Modern Relationships
“How do you get so empty? What takes it out of you?” That’s what Montag, the distraught fireman in Fahrenheit 451, asks as he begins to understand the hollow, media-saturated future-America in which he lives. It’s a society under constant assault from banality, where giant television screens serve up best friends and no one ever talks about anything at all. Shallow, numbing media has become a drug, and social disconnection is the norm. It is, in fact, encouraged.
Now, clearly, in our age of reality TV and 102" plasma screens, this hits close to home. But a recent NYT story on the burgeoning Japanese trend of media immersion pods brings it even closer:
In Tokyo, though, the antidote to urban overload is more of the same. In the world's most media-saturated city, people take a break by checking themselves into media immersion pods: warrens cluttered with computers, TV's, video games and every other entertainment of the electronic age.

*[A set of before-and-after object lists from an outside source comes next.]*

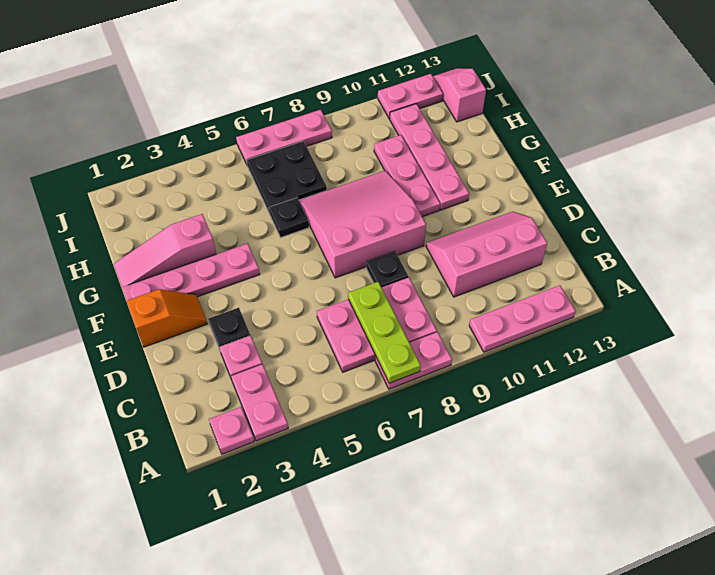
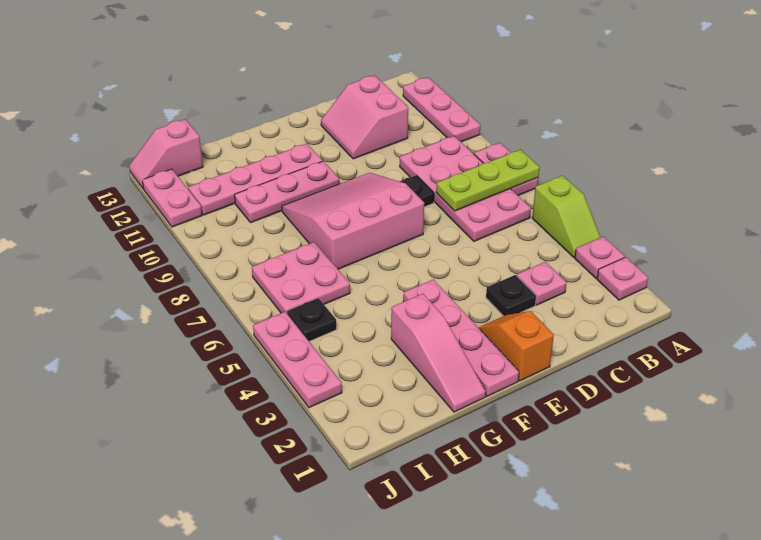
pink plate A3:B3 level 1 -> pink plate A3 level 1
none -> lime slope A4:A5 level 1 top 5
pink plate B6:C8 level 1 -> pink plate B6:C9 level 1
pink slope C10:D12 level 1 top C -> pink slope C11:D12 level 1 top C
pink slope E7:G9 level 1 top E -> pink slope E7:G9 level 1 top 7
black plate G6 level 1 -> black plate I5 level 1
black plate H6:I7 level 1 -> pink plate H6:I7 level 1
pink plate J6:J8 level 1 -> pink plate J3:J5 level 1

The Bagus Gran Cyber Cafés are Tokyo's grand temples of infomania. Situated well above retail level, on the odd floor number where in Manhattan you might find tarot readers or nail salons, these establishments contain row after row of anonymous cubicles. At first glance the spread looks officelike, but be warned: these places are drug dens for Internet addicts.

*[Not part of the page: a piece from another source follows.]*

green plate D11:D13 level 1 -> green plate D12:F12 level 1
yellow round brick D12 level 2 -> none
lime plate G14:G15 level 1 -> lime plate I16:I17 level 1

[snip]Gran Cyber Cafés are enshrouded in the urgent, furtive atmosphere of a hot-sheet motel. Eyes averted, customers sign in, head to the library of entertainment options, and load up on fashion magazines, video games and DVD's of "24" as if stocking up on Jim Beam. Then they beetle-brow it to their solitary pods. What they do there is up to them. Some people channel-surf. Others trade stocks. You can download music, read novels, watch pornography, play video games, have sex, go to sleep.

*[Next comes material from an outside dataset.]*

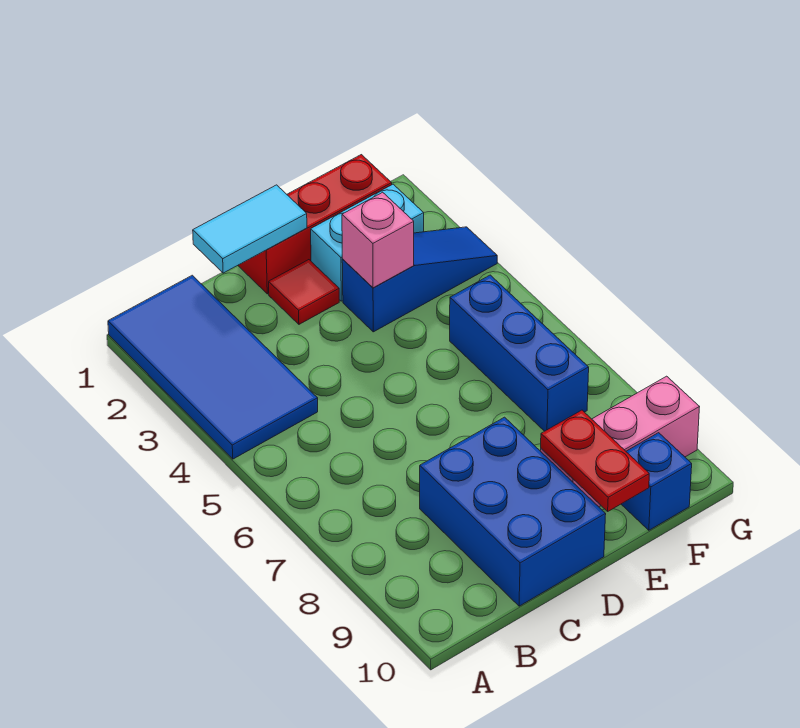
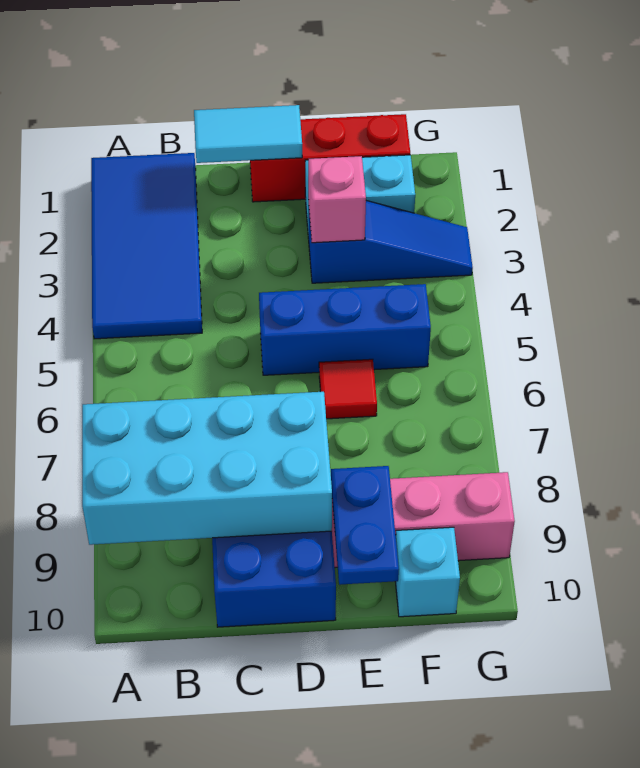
none -> cyan brick A8:D9 level 2
red tile D2 level 1 -> red tile E6 level 1
red plate E9:E10 level 2 -> blue plate E9:E10 level 2
blue brick F5:F7 level 1 -> blue brick D5:F5 level 1
blue brick F10 level 1 -> cyan brick F10 level 1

If this seems to be a typical Japanese phenomenon, we have our American equivalents. Coffee shops with wi-fi provide a place to be by yourself in public. Power up a laptop and you can sit for hours at a time with a quad espresso mocha and a library’s worth of digital reading material—soon to be an actual library—just a few clicks a way. For those with an attachement to the printed word—or who lack the resources to buy a laptop—book megastores are open late (they too sell coffee, clearly the thoughtful loner’s drink of choice). Visit any of the major book chains at 10 p.m. on a Friday and you’re likely to see dozens of young men and women aimlessly strolling the aisles, alone, in public, unable to stray too far from the created, controlled worlds of managed words and images.
Perhaps an even more significant factor is that, in typical American fashion, we’re all encouraged to build media immersion pods of our own. Home theater systems that cost as much as luxury cars and expansive movie and music libraries are the new marks of the rich and well-cultured aesthetic elite as well as the fetish of collector-types everywhere. Where people used to aspire to have read a library’s worth of great books, now they aspire to own a Blockbuster’s worth of DVDs. Who needs a girlfriend or a wife when you can have a Playstation 3? The home is no longer the castle; it is the concert hall, virtual reality complex, and movie theater.
And no question: it’s empowering. Sitting on top of his mountain of DVDs in front an array of components, every man is Zeus, the remote control his thunder bolts. You can be god of your own little world—but at the expense of participating in anyone else’s. How do you get so empty? Maybe this is how.